Danke Daniel,
Ich bin froh, dass Du mich im JETZT sein bestärkst. Das kann nicht oft genug sein.
Ein Gedanken-und Emotionskörper (dessen Existenz in deiner Vorstellung als Vermutung existiert - oder kannst du ihn HIER und JETZT erleben?)...
Ja, ich erlebe ihn im Jetzt in Wellen, mal stärker mal schwächer. Ob Körper der richtige Begriff dafür ist, weiss ich nicht. Ich versuche alles was da kommt, neutral zu beobachten. Leider ist es manchmal zu heftig und schnell und ich glaube dann den Geschichten.
Die Lüge ist, dass du ein abgetrenntes Einzelwesen vom (Er)Leben bist.
Genau DAS will ich so durchschauen, dass ich es nicht glauben muss, sondern fest verankert leben kann.
Bitte schau also weiter ins direkte Erleben.
Danke, ich arbeite daran :)
Wie erlebst du dein "Ich" im JETZT? Kannst du es überhaupt erleben - ausser als Gedanke?
Im JETZT erlebe ich kein Ich. Da ist pures Sein. Es gelingt mir manchmal sogar über längere Strecke, dieses Sein zu leben, zu erleben. Am besten bei Spaziergängen allein in der Natur. Gedanken kommen meist unerwartet, ohne Zutun. Durch die Anregungen hier im Forum und unseren Kontakt ist irgendwas besser im Aufpassen geworden und ich kann mich schneller zum neutralen Beobachten bringen. Auch wenn 'schnell' manchmal einen halben Tag dauert :)
Ist ein "Ich" da, wenn du nicht daran denkst?

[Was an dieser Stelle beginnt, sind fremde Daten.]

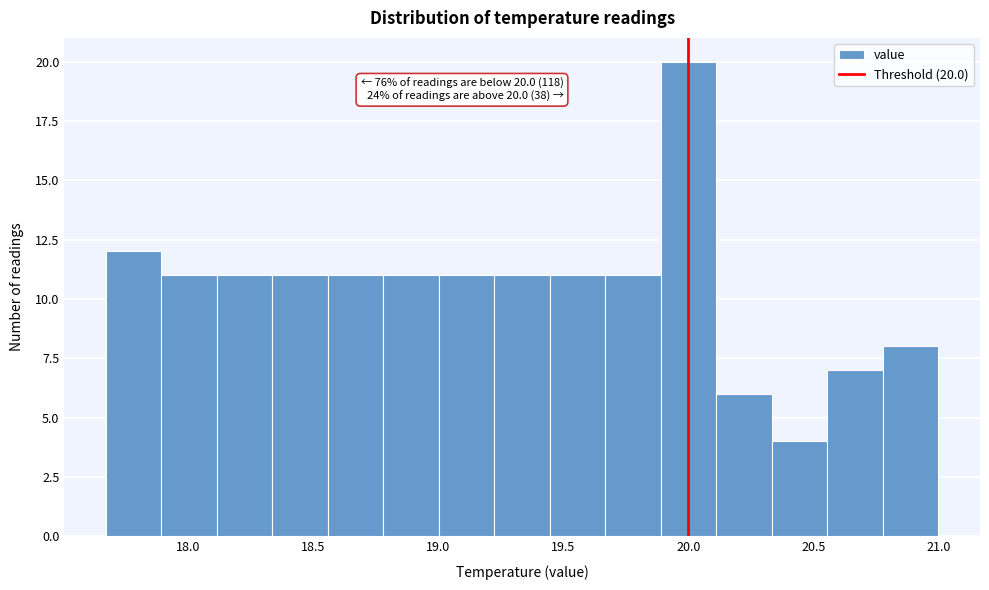

Which range on the x-axis has the tallest bar?

19.90 to 20.10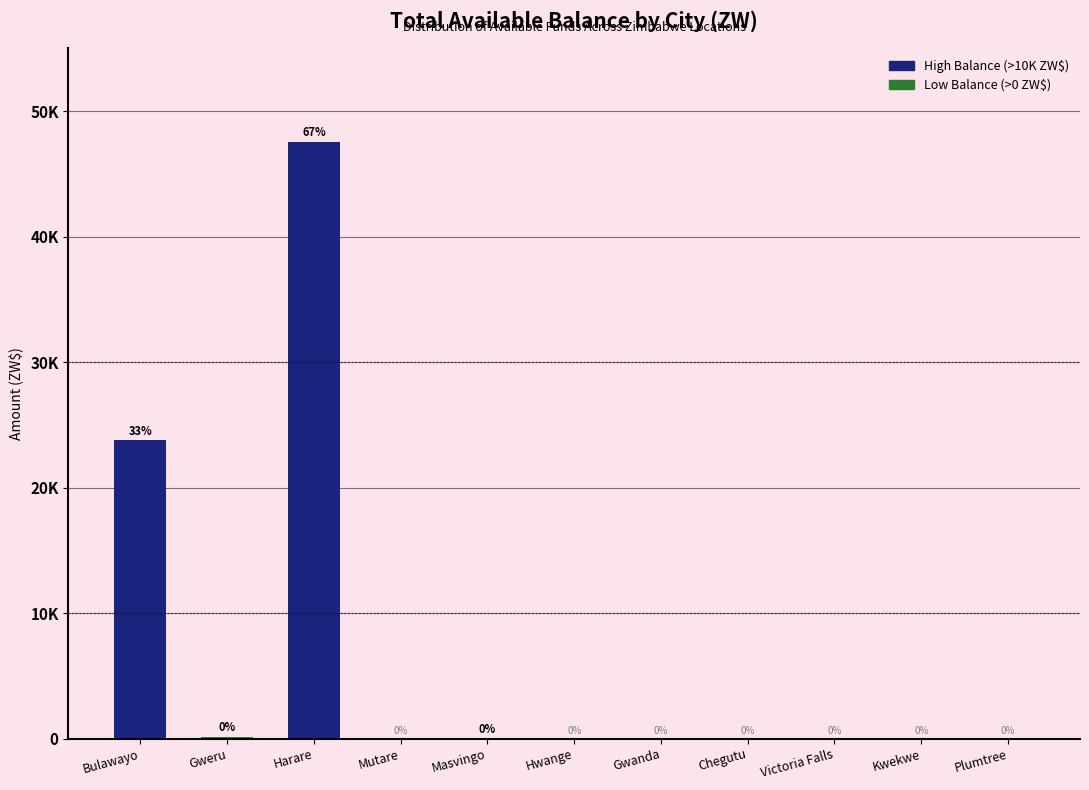

What is the value of the 2nd bar from the left?

137.0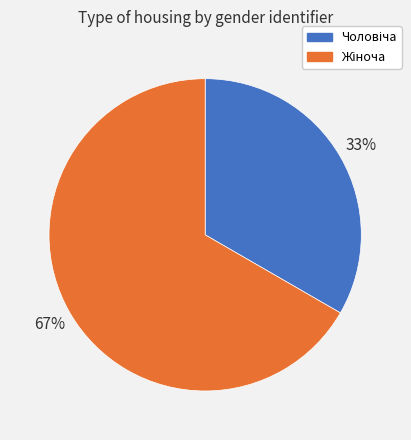

How many slices are in this pie chart?

2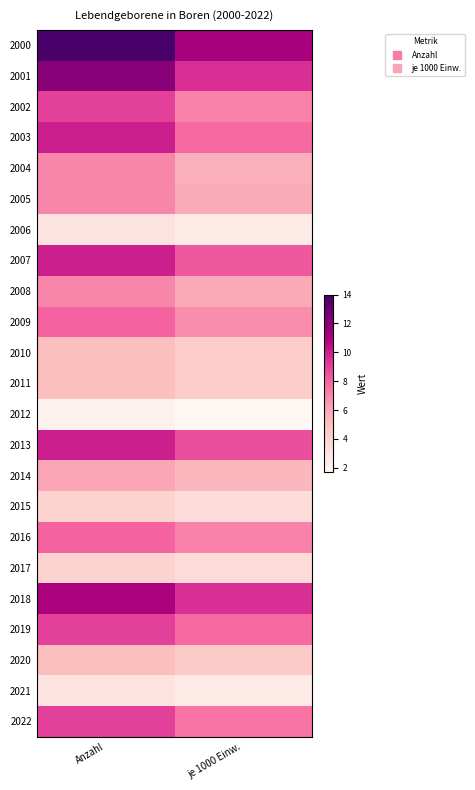

At which category is the sum across all series the highest?

Anzahl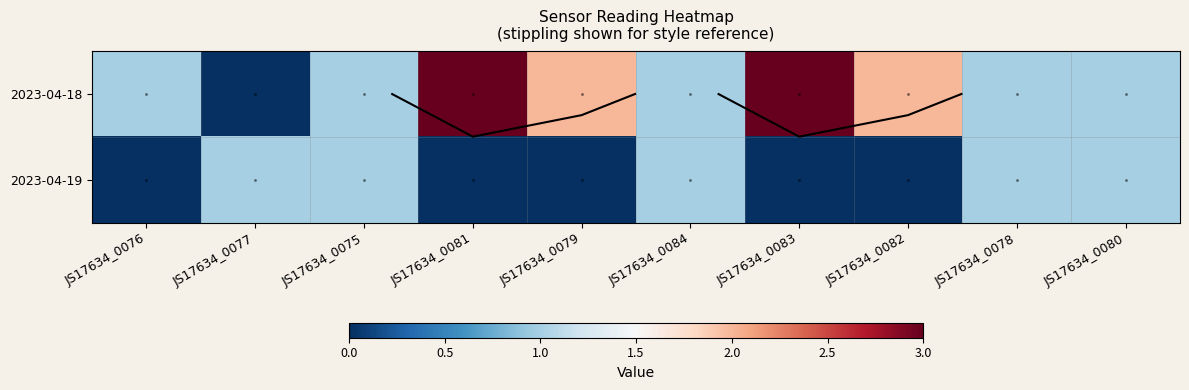

List the series in order of their overall mean, lowest first.

2023-04-19, 2023-04-18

Da ist irgendwas Gewohntes. Wie sich mein Haar anfühlt, wie meine Stimme klingt, wie schnell meine Schritte sind, etc... Das sind Körpereigenschaften und -funktionen im Jetzt, an die ich gewöhnt bin und die erlebbar sind. Die mir eine Art von gefühlter Stabilität und 'zu Hause' sein vermitteln. Die sich aber auch im Laufe der Zeit ändern, allerdings oft langsam, so dass die Veränderung selbst dann nicht erfassbar ist. Und sie sind zum Schluss auch nicht stabil, sondern zerfallen am Ende total.
Bin ich wieder bei den Körperempfindungen, die nicht ICH sind? Wer ist zu Hause?
Dieser Punkt macht mir Probleme. Kannst Du mir bitte einen Hinweis geben?